Einer der vom IFS untersuchten Wäschetrockner: Deutlich ist der Brandschwerpunkt im oberen rechten Bereich des Gerätes zu erkennen.
Einer der vom IFS untersuchten Wäschetrockner: Deutlich ist der Brandschwerpunkt im oberen rechten Bereich des Gerätes zu erkennen.

Durch einen Defekt auf der elektronischen Platine in der Bedieneinheit können bestimmte ältere Wäschetrockner der Marke Siemens in Brand geraten – wir berichteten im IFS-Report 2/2014.

Die Bosch- und Siemens Hausgeräte GmbH (BSH) hat sich nun für eine „freiwillige Sicherheitsmaßnahme“ entschieden und informiert auf ihrer Internetseite über das Brandrisiko. Man wolle in den kommenden Wochen zudem Anzeigen in Print- und Onlinemedien schalten, um möglichst viele Verbraucher zu erreichen.
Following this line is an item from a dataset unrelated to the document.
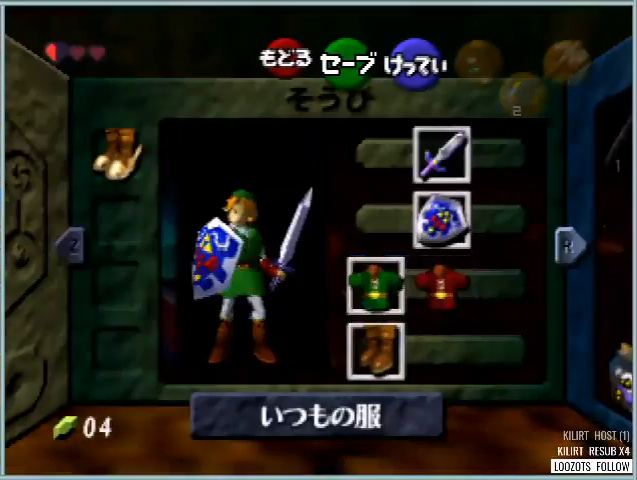
{"buttons": ["START"], "left_stick": "center", "events": [[375, "START", "down"]]}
Die Brandgefahr kann durch eine Reparatur vor Ort beseitigt werden, die von einem Siemens-Servicetechniker kostenlos durchgeführt wird. Ob ein Gerät betroffen ist, kann man auf einer dafür eingerichteten Internetseite anhand der Modell- und Chargennummer prüfen

Ist ein Gerät betroffen, so sollte es bis zur Reparatur „nur unter Aufsicht (…) und nicht nachts betrieben werden“, heißt es in der Mitteilung der BSH. Dort wird der Defekt Wäschetrocknern aus dem Produktionszeitraum Januar bis Mai 2002 zugeordnet. Dies deckt sich mit dem vom IFS erkannten Schwerpunkt bezüglich des Produktionszeitraums. Allerdings haben wir auch einzelne Wäschetrockner aus den Produktionsjahren 2001 und 2003 untersucht, bei denen es wegen des gleichen Defekts zum Brand gekommen war. In allen untersuchten Fällen kam es zu einem Flammenbrand im oberen Bereich des Gerätes und zum Teil zu umfangreichen Folgeschäden.